Insenerator sampah dipilih sebagai solusi karena dinilai mampu mengurangi volume sampah secara signifikan tanpa memerlukan lahan pembuangan yang luas seperti TPA konvensional. Alat ini bekerja dengan cara membakar sampah, terutama sampah anorganik dan sampah kering, pada suhu tinggi di dalam ruang bakar tertutup sehingga proses pembakaran lebih terkendali dibandingkan membakar sampah secara terbuka di lahan warga.

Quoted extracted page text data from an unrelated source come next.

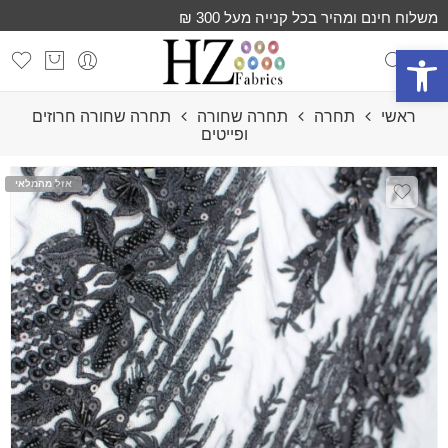
משלוח חינם ומהיר בכל קנייה מעל 300 ₪
פתח סרגל נגישות
ראשי
תחרה
תחרה שחורה
תחרה שחורה חרוזים
ופייטים
אזל מהמלאי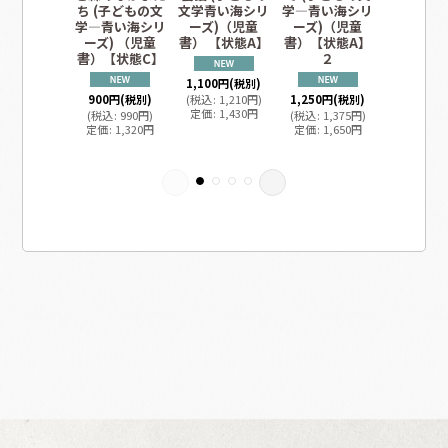
ち (子どもの文
文学青い海シリ
学―青い海シリ
学―青い
学―青い海シリ
ーズ)（児童
ーズ)（児童
ーズ)（
ーズ) （児童
書） 【状態A】
書）【状態A】
書）【状
書）【状態C】
２
1,100
円
(税別)
1,200
円
(
900
円
(税別)
(
税込
:
1,210
円
)
1,250
円
(税別)
(
税込
:
1,3
定価
:
1,430
円
定価
:
1,6
(
税込
:
990
円
)
(
税込
:
1,375
円
)
定価
:
1,320
円
定価
:
1,650
円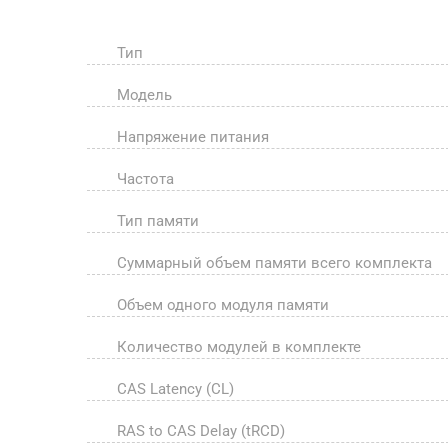
Тип
Модель
Напряжение питания
Частота
Тип памяти
Суммарный объем памяти всего комплекта
Объем одного модуля памяти
Количество модулей в комплекте
CAS Latency (CL)
RAS to CAS Delay (tRCD)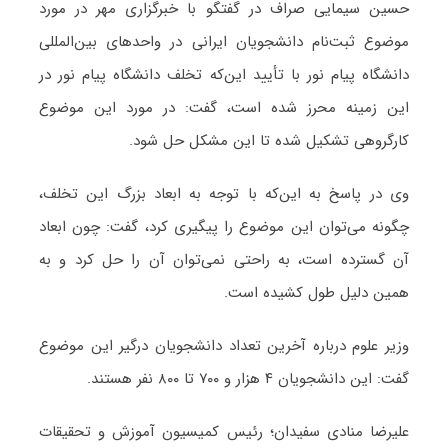
حسین سیمایی صراف در گفتگو با خبرگزاری مهر در مورد
موضوع ثبت‌نام دانشجویان ایرانی در واحدهای بین‌المللی
دانشگاه پیام نور با تأیید این‌که تخلف دانشگاه پیام نور در
این زمینه محرز شده است، گفت: در مورد این موضوع
کارگروهی تشکیل شده تا این مشکل حل شود.
وی در پاسخ به این‌که با توجه به ابعاد بزرگ این تخلف،
چگونه می‌توان این موضوع را پیگیری کرد، گفت: چون ابعاد
آن گسترده است، به راحتی نمی‌توان آن را حل کرد و به
همین دلیل طول کشیده است.
وزیر علوم درباره آخرین تعداد دانشجویان درگیر این موضوع
گفت: این دانشجویان ۴ هزار و ۷۰۰ تا ۸۰۰ نفر هستند.
علیرضا منادی سفیدان؛ رئیس کمیسیون آموزش و تحقیقات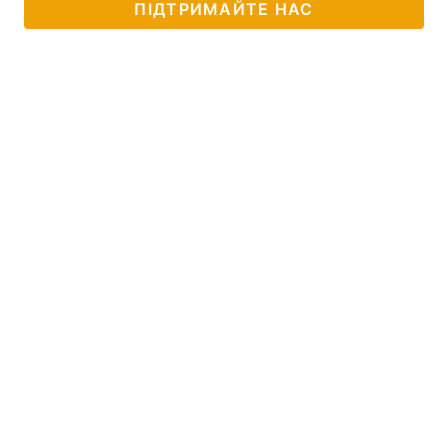
ПІДТРИМАЙТЕ НАС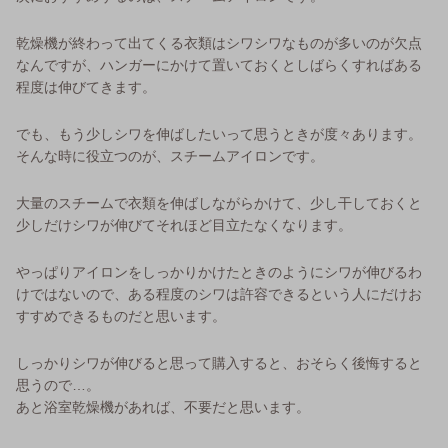
乾燥機が終わって出てくる衣類はシワシワなものが多いのが欠点
なんですが、ハンガーにかけて置いておくとしばらくすればある
程度は伸びてきます。
でも、もう少しシワを伸ばしたいって思うときが度々あります。
そんな時に役立つのが、スチームアイロンです。
大量のスチームで衣類を伸ばしながらかけて、少し干しておくと
少しだけシワが伸びてそれほど目立たなくなります。
やっぱりアイロンをしっかりかけたときのようにシワが伸びるわ
けではないので、ある程度のシワは許容できるという人にだけお
すすめできるものだと思います。
しっかりシワが伸びると思って購入すると、おそらく後悔すると
思うので…。
あと浴室乾燥機があれば、不要だと思います。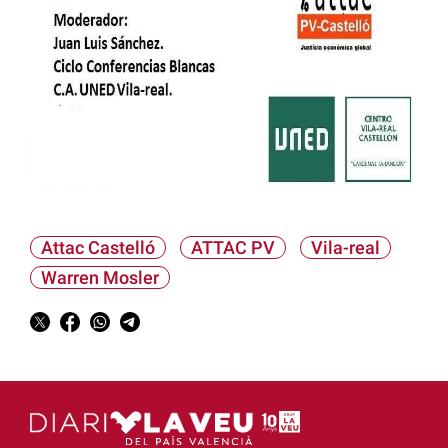
Attac Castelló
ATTAC PV
Vila-real
Warren Mosler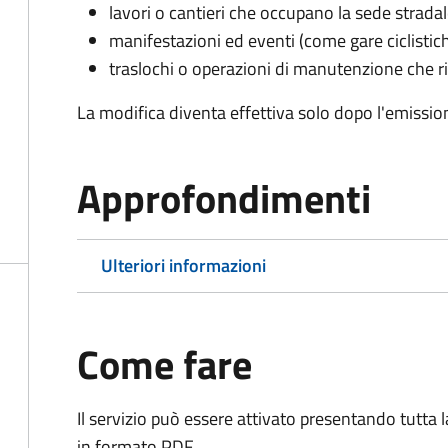
lavori o cantieri che occupano la sede strada
manifestazioni ed eventi (come gare ciclistic
traslochi o operazioni di manutenzione che ri
La modifica diventa effettiva solo dopo l'emissio
Approfondimenti
Ulteriori informazioni
Come fare
Il servizio può essere attivato presentando tutta
in formato PDF.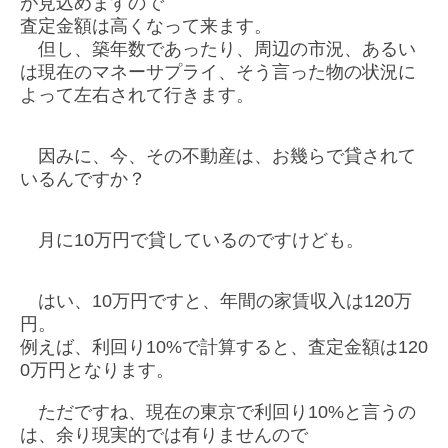
が見込めますので
査定金額は高くなって来ます。
但し、築年数であったり、周辺の市況、あるい
は現在のマネーサプライ、そう言った物の状況に
よって左右されて行きます。
因みに、今、その不動産は、お幾らで貸されて
いるんですか？
月に10万円で貸しているのですけども。
はい、10万円ですと、年間の家賃収入は120万
円。
例えば、利回り10%で計算すると、査定金額は120
0万円となります。
ただですね、現在の東京で利回り10%と言うの
は、余り現実的では有りませんので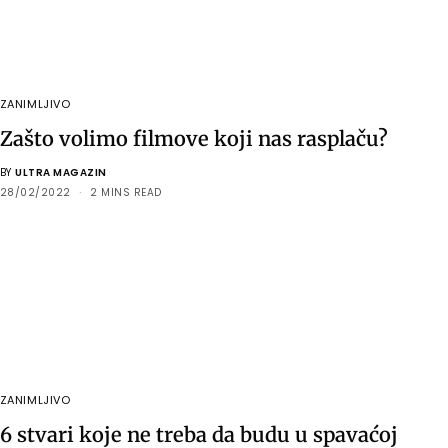
ZANIMLJIVO
Zašto volimo filmove koji nas rasplaču?
BY
ULTRA MAGAZIN
28/02/2022
2 MINS READ
ZANIMLJIVO
6 stvari koje ne treba da budu u spavaćoj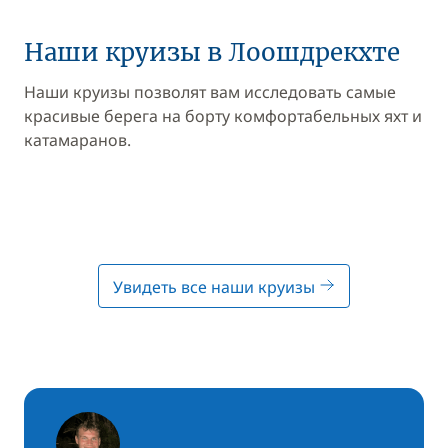
Наши круизы в Лоошдрекхте
Наши круизы позволят вам исследовать самые
красивые берега на борту комфортабельных яхт и
катамаранов.
Увидеть все наши круизы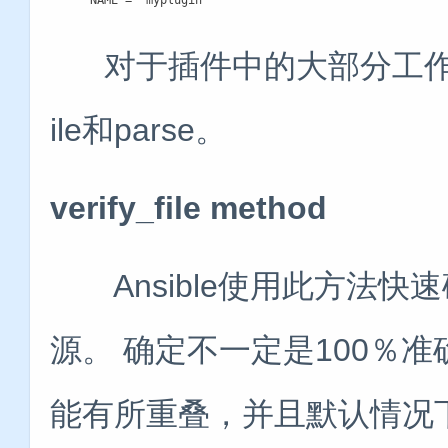
对于插件中的大部分工作，我们
ile和parse。
verify_file method
Ansible使用此方法快速确
源。 确定不一定是100％
能有所重叠，并且默认情况下，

Program pembuatan insenerator sampah ini dilaksanakan melalui beberapa tahap, mulai dari sosialisasi dan koordinasi dengan perangkat desa dan ketua RT, survei lokasi penempatan alat, pembelian bahan material, proses pembangunan insenerator, hingga uji coba dan serah terima kepada warga dan pemerintah desa. Proses pembangunan yang berlangsung pada 11 Agustus 2026 dengan didampingi langsung oleh pendamping desa dari kecamatan, ketua RT 6, dan sejumlah warga sekitar yang turut membantu jalannya kegiatan. Seluruh biaya dan material pembuatan insenerator berasal dari swadaya mahasiswa kelompok KKN-K sendiri, sebagai wujud komitmen mereka untuk benar-benar memberikan solusi nyata bagi warga desa. Kelompok KKN-K turut melibatkan warga dalam proses pembangunan sebagai bentuk transfer pengetahuan, sehingga masyarakat dapat mengoperasikan dan merawat alat tersebut secara mandiri setelah masa KKN berakhir.
Melalui program ini, mahasiswa KKN-K UNEJ dan UIJ berharap kebiasaan membuang sampah ke sungai di Desa Blimbing dapat berkurang secara bertahap. Keberadaan insenerator sampah diharapkan menjadi solusi praktis di tengah ketiadaan TPA, sekaligus mendorong perubahan pola pikir warga dalam mengelola sampah rumah tangga. Program ini juga menjadi bukti nyata sinergi antara dunia akademik dan masyarakat desa, di mana mahasiswa tidak hanya hadir untuk menjalankan kewajiban akademik, tetapi juga turut memberikan solusi atas persoalan riil yang dihadapi masyarakat di lapangan.